For those of you who are reading who know me yet have been out of touch I feel there needs to be a little background. I live in a little town nestled in the north of Utah named Logan. It's a very conservative town with a very liberal counter culture hidden just beneath the surface. I belong to niether element really. I get along with the establishment, I can function well with in it, but I don't really like it. I really like the antithesis of it either. I feel that they have both missed some important points.

I moved up here about eight years ago to attend the university that sits on the hill over looking the town. Utah State University. I studied music the first three and a half years I was here, then waffling on what sort of music degree I should get, I changed my emphasis from education to composition and picked up a second major in philosophy my fourth year, just to be well rounded. It was about this time that I was introduced to some folks who have become very dear friends to me, they know who they are. They thrust me into deeper artistic endeavors called theatre, which I love now also.

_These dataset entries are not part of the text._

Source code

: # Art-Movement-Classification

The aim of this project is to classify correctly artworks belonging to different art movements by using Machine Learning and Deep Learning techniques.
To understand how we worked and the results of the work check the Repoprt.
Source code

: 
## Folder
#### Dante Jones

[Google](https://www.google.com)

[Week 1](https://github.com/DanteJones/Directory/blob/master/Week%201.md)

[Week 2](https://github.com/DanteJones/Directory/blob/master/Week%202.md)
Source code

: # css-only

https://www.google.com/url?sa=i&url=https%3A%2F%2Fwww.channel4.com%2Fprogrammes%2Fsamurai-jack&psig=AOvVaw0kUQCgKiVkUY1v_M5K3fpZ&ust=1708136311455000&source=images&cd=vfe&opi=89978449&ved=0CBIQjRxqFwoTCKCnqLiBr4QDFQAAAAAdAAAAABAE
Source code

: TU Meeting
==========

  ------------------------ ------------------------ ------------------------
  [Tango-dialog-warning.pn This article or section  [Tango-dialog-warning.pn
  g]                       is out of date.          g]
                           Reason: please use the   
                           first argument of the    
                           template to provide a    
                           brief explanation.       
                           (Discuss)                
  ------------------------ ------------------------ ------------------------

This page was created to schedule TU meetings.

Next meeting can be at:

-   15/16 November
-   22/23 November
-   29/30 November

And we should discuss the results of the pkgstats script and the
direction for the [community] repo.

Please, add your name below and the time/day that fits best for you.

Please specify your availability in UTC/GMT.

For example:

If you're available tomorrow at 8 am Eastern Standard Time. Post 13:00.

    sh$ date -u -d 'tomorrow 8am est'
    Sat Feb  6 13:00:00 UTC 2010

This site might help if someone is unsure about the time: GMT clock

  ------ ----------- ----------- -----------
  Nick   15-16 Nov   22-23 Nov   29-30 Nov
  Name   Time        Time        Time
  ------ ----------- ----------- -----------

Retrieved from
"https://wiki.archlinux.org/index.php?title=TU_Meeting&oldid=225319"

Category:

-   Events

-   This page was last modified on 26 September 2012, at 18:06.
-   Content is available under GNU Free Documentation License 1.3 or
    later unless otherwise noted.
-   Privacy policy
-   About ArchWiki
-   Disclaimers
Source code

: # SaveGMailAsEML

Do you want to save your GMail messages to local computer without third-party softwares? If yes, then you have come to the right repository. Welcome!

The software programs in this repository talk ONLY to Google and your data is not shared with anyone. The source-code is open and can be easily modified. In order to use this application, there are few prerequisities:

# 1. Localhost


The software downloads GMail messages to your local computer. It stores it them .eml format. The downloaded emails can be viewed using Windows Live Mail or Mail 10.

Well as happens with so many people I didn't focus enough on school when I had the opportunity and ran out of money. I could still get non-deferment loans, but that would just make my situation worse than it already is. I quit school, took two jobs, got some equipment that I needed to help pursue my music. Then situations changed and I found myself poorer than I was before struggling. I'm still struggling, but I'm surviving.

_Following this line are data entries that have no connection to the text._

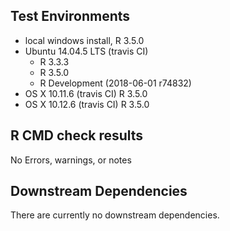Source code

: ## Test Environments
* local windows install, R 3.5.0
* Ubuntu 14.04.5 LTS (travis CI) 
    - R 3.3.3
    - R 3.5.0
    - R Development (2018-06-01 r74832)
* OS X 10.11.6 (travis CI) R 3.5.0
* OS X 10.12.6 (travis CI) R 3.5.0

## R CMD check results
No Errors, warnings, or notes


## Downstream Dependencies
There are currently no downstream dependencies.

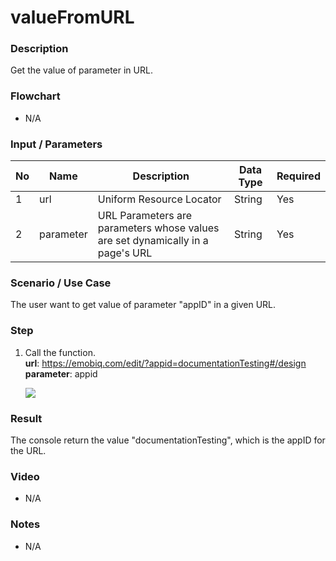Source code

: # valueFromURL

### Description

Get the value of parameter in URL.

### Flowchart

- N/A

### Input / Parameters

| No | Name | Description | Data Type | Required |
| ------ | ------ | ------ |------ | ------ |
| 1 | url | Uniform Resource Locator | String | Yes | 
| 2 | parameter | URL Parameters are parameters whose values are set dynamically in a page's URL | String | Yes |


### Scenario / Use Case

The user want to get value of parameter "appID" in a given URL. <br />


### Step

1. Call the function. <br>
<b>url</b>: https://emobiq.com/edit/?appid=documentationTesting#/design <br />
<b>parameter</b>: appid <br />

    ![](../../../../document/function/Browser/valueFromURL/valueFromURL-step-1.png?raw=true)

### Result

The console return the value "documentationTesting", which is the appID for the URL.

### Video

- N/A
<!--[![Video](http://i.imgur.com/Ot5DWAW.png)](https://youtu.be/StTqXEQ2l-Y?t=35s)-->

### Notes
- N/A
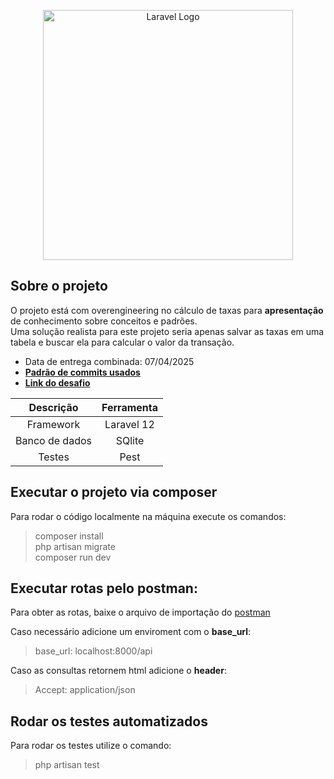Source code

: <p align="center"><a href="https://laravel.com" target="_blank"><img src="https://raw.githubusercontent.com/laravel/art/master/logo-lockup/5%20SVG/2%20CMYK/1%20Full%20Color/laravel-logolockup-cmyk-red.svg" width="400" alt="Laravel Logo"></a></p>

## Sobre o projeto

O projeto está com overengineering no cálculo de taxas para **apresentação** de conhecimento sobre conceitos e padrões.<br>
Uma solução realista para este projeto seria apenas salvar as taxas em uma tabela e buscar ela para calcular o valor da transação.

- Data de entrega combinada: 07/04/2025 <br>
- [**Padrão de commits usados**](https://gist.github.com/qoomon/5dfcdf8eec66a051ecd85625518cfd13)    
- [**Link do desafio**](docs/Desafio_Tecnico_OBJ.pdf) 


| Descrição      | Ferramenta |
| :--:           | :--:       |
| Framework      | Laravel 12 |
| Banco de dados | SQlite     |
| Testes         | Pest       |



## Executar o projeto via composer
Para rodar o código localmente na máquina execute os comandos:

> composer install <br>
> php artisan migrate <br>
> composer run dev <br>

## Executar rotas pelo postman:
Para obter as rotas, baixe o arquivo de importação do [postman](/docs/Objective-challenge.postman_collection.json)

Caso necessário adicione um enviroment com o **base_url**:
> base_url: localhost:8000/api

Caso as consultas retornem html adicione o **header**:
> Accept: application/json

## Rodar os testes automatizados

Para rodar os testes utilize o comando:
> php artisan test
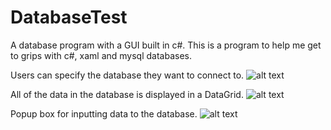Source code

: # DatabaseTest
A database program with a GUI built in c#. This is a program to help me get to grips with c#, xaml and mysql databases. 

Users can specify the database they want to connect to.
![alt text](https://i.imgur.com/FcbVHKM.png)

All of the data in the database is displayed in a DataGrid.
![alt text](https://i.imgur.com/J66wuVC.png)

Popup box for inputting data to the database.
![alt text](https://i.imgur.com/dStsd4y.png)

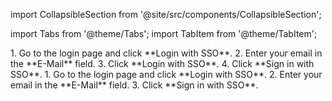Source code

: import CollapsibleSection from '@site/src/components/CollapsibleSection';

import Tabs from '@theme/Tabs';
import TabItem from '@theme/TabItem';

<Tabs>
  <TabItem value="optional" label="Log in with Optional SSO" default>
    1. Go to the login page and click **Login with SSO**.
    2. Enter your email in the **E-Mail** field.
    3. Click **Login with SSO**.
    4. Click **Sign in with SSO**.
  </TabItem>
  <TabItem value="enforced" label="Log in with Enforced SSO">
    1. Go to the login page and click **Login with SSO**.
    2. Enter your email in the **E-Mail** field.
    3. Click **Sign in with SSO**.
  </TabItem>
</Tabs>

I work at a bookstore now; Books of Yesterday. We are a bookstore that deals with: out of print books, dealers closeout books, antiquarian books, and well used books. Our prices range from a couple bucks for a really thrashed copy of your run of the mill paper back to $2000 for a first edition copy of Earnest Hemingways "For Whom the Bells Toll". The owner is an admitted excentric. He also owns a new bookstore up here called the Book Table, several apartment complexes and an art store. He was also the owner and operater of the best jewelery store in Logan, now his sons run it. We get along fine. He's very religious, I'm very non-religious. You would think there would be friction there, but there isn't really.
My day consist of pricing books, sorting books, helping customers, and putting books away. We take books in at the store, and right now with the first two activities that I do on the job, I'd say my job security is pretty good. There is a pile of books leaping up the back stair case at us now that is two feet deep and taller than I am (I am 6'1") by about a foot and a half to two feet. This monstrousity as I like to call it just keeps growing. Like the blob, it's gotten out of control. When we first started the pile there five months ago, I would have never imagined that it would have taken off like it has. It's out grown the first pile we made behind the counter downstairs. The owner of course has seen to it that we will at least have something of an inventory for a while.

So along aside the bookstore I do temp work at a dairy plant called Gossner's. They make cheese there too. In fact I wouldn't be surprised if all of you who know me have seen the cheese. Well, there is a milk plant there, and thats where I work when I go out there. I've never worked on the cheese side of the facility, not even in the same building. Along with milk, Gossner's makes chicken and beef broth for Swanson (a subsidiary of Cambell's Soup), Sunkist juice containers (I'm sure you all remember those from elementry school) Hershey's Chocolate Drink, Hershey's Shake and other delectable Hershey's products, and a handful of other things they only run about once a month. The work isn't terrible, but it is boring and monotonous. I have books, at least, to keep me company at the bookstore. I temp there to make a little extra cash, and hopefully in the spring I'll be able to go back to school and finish the two semester's I have left.

Well that's a little biographic up date... I hope you all have a merry happy day.